С этими словами он повернулся и пошел к двери, на ходу швырнув амулет в темную маслянистую воду у себя под ногами.

Райф покачнулся, но заставил себя стоять прямо, пока Собачий Вождь не ушел.

40

ПОКОИ КРАБЬЕГО ВОЖДЯ

Заметив, что горящий в фонарях рыбий жир раздражает глаза Сарги Вейса, Вайло приказал зажечь еще два. Он сам терпеть не мог этот запах — он сидел в этом высоченном круглом доме уже шесть дней, и вся его одежда вместе с волосами провоняла речной рыбой, — но будь он проклят, если сделает эту встречу хоть немного приятной для Женомужа. Пусть его лучше прозовут Рыбьим Вождем!

Видно было, что Марафис Глазастый и Женомуж чувствуют себя неуютно. Нож сразу облюбовал себе дальний угол и теперь топтался там, весь напряженный под своими кожами. То и дело он оглядывался, зыркая на железные кочерги и церемониальное оружие, как помышляющий о побеге узник. Он слегка прихрамывал, хотя старательно это скрывал. Что до Женомужа, он выглядел точно так же, как при их с Вайло последней встрече. Белая одежда и лайковые сапожки почти без пятнышка, несмотря на долгую езду от Иль-Глэйва, и он как-то ухитрился побриться: морда у него гладкая, как шелковый кисет.

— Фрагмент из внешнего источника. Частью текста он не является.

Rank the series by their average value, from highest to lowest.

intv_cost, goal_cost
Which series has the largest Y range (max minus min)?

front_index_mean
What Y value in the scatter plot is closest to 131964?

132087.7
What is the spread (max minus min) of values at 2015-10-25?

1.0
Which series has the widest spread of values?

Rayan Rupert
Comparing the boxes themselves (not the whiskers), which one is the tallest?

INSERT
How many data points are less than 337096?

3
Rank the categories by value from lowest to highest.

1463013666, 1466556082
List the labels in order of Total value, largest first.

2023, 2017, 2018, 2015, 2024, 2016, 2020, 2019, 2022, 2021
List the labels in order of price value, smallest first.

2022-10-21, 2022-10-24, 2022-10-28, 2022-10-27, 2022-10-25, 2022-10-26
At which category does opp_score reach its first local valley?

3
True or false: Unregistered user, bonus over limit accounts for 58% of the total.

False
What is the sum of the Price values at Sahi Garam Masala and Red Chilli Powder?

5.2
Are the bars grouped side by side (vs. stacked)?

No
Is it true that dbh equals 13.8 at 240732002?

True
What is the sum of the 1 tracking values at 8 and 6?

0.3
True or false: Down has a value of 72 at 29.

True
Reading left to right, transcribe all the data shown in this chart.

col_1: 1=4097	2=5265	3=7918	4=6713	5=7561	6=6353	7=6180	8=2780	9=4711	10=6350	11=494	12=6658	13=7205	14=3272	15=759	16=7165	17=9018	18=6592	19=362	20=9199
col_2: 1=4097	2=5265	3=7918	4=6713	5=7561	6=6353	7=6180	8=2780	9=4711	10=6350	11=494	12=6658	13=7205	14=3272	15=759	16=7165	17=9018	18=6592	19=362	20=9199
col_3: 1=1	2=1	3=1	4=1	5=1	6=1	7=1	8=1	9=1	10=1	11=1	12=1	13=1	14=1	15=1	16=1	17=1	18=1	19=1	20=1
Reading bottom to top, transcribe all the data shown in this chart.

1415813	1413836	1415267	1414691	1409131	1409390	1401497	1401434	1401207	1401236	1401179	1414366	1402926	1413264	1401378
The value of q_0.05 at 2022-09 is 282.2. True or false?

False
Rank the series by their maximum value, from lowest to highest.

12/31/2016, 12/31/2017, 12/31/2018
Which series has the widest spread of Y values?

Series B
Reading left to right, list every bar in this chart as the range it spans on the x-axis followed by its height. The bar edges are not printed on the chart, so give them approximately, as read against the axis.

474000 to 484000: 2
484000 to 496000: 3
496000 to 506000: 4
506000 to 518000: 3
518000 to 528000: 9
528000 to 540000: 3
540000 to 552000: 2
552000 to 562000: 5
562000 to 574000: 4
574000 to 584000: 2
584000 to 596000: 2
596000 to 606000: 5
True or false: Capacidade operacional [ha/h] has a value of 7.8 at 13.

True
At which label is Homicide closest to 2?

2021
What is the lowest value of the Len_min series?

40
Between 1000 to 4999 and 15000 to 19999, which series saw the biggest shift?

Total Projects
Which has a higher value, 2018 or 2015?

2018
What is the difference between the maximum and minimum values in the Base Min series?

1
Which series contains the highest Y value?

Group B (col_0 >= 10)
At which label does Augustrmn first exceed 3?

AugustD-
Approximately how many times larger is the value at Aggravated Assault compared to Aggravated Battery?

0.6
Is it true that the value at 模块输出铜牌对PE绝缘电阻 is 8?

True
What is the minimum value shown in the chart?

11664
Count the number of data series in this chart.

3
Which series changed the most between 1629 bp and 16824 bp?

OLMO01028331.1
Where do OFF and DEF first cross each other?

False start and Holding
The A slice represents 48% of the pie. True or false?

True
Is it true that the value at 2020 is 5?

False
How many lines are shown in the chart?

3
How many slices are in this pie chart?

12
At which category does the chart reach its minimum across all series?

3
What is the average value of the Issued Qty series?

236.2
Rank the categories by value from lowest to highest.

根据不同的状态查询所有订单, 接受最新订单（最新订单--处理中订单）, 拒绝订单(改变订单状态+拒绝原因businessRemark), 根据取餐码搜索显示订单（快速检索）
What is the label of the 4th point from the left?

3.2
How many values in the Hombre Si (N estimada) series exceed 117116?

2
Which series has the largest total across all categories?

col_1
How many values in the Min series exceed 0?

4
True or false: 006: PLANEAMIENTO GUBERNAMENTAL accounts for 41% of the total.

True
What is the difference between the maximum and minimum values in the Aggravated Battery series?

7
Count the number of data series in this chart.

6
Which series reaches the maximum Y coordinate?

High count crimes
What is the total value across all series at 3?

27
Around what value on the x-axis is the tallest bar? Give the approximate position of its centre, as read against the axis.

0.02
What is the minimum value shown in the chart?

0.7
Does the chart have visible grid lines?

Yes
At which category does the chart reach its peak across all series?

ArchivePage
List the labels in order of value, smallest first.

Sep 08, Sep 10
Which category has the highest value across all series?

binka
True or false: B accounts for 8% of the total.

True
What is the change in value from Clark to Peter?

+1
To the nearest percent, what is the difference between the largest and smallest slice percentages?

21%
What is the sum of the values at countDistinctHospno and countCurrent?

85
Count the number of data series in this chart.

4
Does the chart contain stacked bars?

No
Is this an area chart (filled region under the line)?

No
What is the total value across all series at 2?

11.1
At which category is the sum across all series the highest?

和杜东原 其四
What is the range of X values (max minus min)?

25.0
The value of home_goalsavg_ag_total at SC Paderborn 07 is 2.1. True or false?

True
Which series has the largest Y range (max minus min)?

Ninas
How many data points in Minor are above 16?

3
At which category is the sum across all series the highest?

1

Они прибыли сюда в полдень вдесятером: Нож, Женомуж, гвардеец с тремя пальцами на правой руке и семерка Рубак. Их появление на утесе южнее круглого дома вызвало волнение в клане. Рубаки с их кровавыми клинками, черными кожаными плащами и вышитыми на груди птицами-собачниками олицетворяли для кланников всю мощь города Вениса. Свои железные птичьи шлемы они сняли, лишь когда дюжина копейщиков остановила их в ста шагах от двери круглого дома, но Вайло заставил их поплатиться за эту высокомерную выходку.

Он продержал их четыре часа в овечьем загоне, но их манеры, похоже, от этого не улучшились.